▶ PROBLEM TO SOLVE
Restate each record word for word, from the first to the last.
[Opening RECORDS SHOWN section]
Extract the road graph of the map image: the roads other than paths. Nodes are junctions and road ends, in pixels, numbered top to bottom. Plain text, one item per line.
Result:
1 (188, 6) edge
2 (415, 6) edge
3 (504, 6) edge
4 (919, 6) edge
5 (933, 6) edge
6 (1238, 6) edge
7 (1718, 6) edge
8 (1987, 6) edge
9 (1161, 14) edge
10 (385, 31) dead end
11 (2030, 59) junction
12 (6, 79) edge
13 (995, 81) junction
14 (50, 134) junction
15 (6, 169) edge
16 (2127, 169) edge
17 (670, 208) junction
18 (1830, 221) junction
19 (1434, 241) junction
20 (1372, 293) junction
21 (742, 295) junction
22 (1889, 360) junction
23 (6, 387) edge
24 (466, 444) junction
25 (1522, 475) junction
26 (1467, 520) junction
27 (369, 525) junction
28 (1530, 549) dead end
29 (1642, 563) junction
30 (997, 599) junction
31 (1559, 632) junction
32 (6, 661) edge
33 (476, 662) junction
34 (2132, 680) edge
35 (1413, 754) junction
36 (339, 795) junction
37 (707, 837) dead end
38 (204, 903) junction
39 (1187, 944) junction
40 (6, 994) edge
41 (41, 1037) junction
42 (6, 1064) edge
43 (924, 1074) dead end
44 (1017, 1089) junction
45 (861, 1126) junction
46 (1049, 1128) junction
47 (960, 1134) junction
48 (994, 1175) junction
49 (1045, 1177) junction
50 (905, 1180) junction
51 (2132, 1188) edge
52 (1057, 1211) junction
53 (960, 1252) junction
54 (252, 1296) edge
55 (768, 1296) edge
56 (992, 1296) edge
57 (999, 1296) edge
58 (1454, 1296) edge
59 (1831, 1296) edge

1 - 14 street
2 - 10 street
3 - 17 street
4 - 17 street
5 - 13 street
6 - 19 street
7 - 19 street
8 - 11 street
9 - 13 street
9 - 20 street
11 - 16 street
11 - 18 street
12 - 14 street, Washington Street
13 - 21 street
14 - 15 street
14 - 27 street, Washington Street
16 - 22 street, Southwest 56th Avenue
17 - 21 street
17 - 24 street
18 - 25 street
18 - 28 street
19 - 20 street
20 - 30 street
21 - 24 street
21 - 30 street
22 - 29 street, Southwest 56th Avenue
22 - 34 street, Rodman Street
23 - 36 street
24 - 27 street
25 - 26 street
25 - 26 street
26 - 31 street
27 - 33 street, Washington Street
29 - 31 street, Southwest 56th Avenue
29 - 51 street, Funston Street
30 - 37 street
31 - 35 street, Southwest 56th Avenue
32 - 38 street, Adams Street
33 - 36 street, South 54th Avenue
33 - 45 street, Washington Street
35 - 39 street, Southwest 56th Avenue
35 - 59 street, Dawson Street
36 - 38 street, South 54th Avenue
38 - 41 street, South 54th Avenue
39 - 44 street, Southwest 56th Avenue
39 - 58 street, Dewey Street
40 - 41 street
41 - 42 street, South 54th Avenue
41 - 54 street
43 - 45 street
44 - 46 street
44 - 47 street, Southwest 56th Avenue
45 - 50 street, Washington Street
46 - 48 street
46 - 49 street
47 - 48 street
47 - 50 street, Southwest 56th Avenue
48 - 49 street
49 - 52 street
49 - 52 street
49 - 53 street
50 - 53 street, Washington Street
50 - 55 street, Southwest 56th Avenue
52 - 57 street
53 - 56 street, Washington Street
[Closing RECORDS SHOWN section]
▶ ANSWER SECTION
Extract the road graph of the map image: the roads other than paths. Nodes are junctions and road ends, in pixels, numbered top to bottom. Plain text, one item per line.
Result:
1 (188, 6) edge
2 (415, 6) edge
3 (504, 6) edge
4 (919, 6) edge
5 (933, 6) edge
6 (1238, 6) edge
7 (1718, 6) edge
8 (1987, 6) edge
9 (1161, 14) edge
10 (385, 31) dead end
11 (2030, 59) junction
12 (6, 79) edge
13 (995, 81) junction
14 (50, 134) junction
15 (6, 169) edge
16 (2127, 169) edge
17 (670, 208) junction
18 (1830, 221) junction
19 (1434, 241) junction
20 (1372, 293) junction
21 (742, 295) junction
22 (1889, 360) junction
23 (6, 387) edge
24 (466, 444) junction
25 (1522, 475) junction
26 (1467, 520) junction
27 (369, 525) junction
28 (1530, 549) dead end
29 (1642, 563) junction
30 (997, 599) junction
31 (1559, 632) junction
32 (6, 661) edge
33 (476, 662) junction
34 (2132, 680) edge
35 (1413, 754) junction
36 (339, 795) junction
37 (707, 837) dead end
38 (204, 903) junction
39 (1187, 944) junction
40 (6, 994) edge
41 (41, 1037) junction
42 (6, 1064) edge
43 (924, 1074) dead end
44 (1017, 1089) junction
45 (861, 1126) junction
46 (1049, 1128) junction
47 (960, 1134) junction
48 (994, 1175) junction
49 (1045, 1177) junction
50 (905, 1180) junction
51 (2132, 1188) edge
52 (1057, 1211) junction
53 (960, 1252) junction
54 (252, 1296) edge
55 (768, 1296) edge
56 (992, 1296) edge
57 (999, 1296) edge
58 (1454, 1296) edge
59 (1831, 1296) edge

1 - 14 street
2 - 10 street
3 - 17 street
4 - 17 street
5 - 13 street
6 - 19 street
7 - 19 street
8 - 11 street
9 - 13 street
9 - 20 street
11 - 16 street
11 - 18 street
12 - 14 street, Washington Street
13 - 21 street
14 - 15 street
14 - 27 street, Washington Street
16 - 22 street, Southwest 56th Avenue
17 - 21 street
17 - 24 street
18 - 25 street
18 - 28 street
19 - 20 street
20 - 30 street
21 - 24 street
21 - 30 street
22 - 29 street, Southwest 56th Avenue
22 - 34 street, Rodman Street
23 - 36 street
24 - 27 street
25 - 26 street
25 - 26 street
26 - 31 street
27 - 33 street, Washington Street
29 - 31 street, Southwest 56th Avenue
29 - 51 street, Funston Street
30 - 37 street
31 - 35 street, Southwest 56th Avenue
32 - 38 street, Adams Street
33 - 36 street, South 54th Avenue
33 - 45 street, Washington Street
35 - 39 street, Southwest 56th Avenue
35 - 59 street, Dawson Street
36 - 38 street, South 54th Avenue
38 - 41 street, South 54th Avenue
39 - 44 street, Southwest 56th Avenue
39 - 58 street, Dewey Street
40 - 41 street
41 - 42 street, South 54th Avenue
41 - 54 street
43 - 45 street
44 - 46 street
44 - 47 street, Southwest 56th Avenue
45 - 50 street, Washington Street
46 - 48 street
46 - 49 street
47 - 48 street
47 - 50 street, Southwest 56th Avenue
48 - 49 street
49 - 52 street
49 - 52 street
49 - 53 street
50 - 53 street, Washington Street
50 - 55 street, Southwest 56th Avenue
52 - 57 street
53 - 56 street, Washington Street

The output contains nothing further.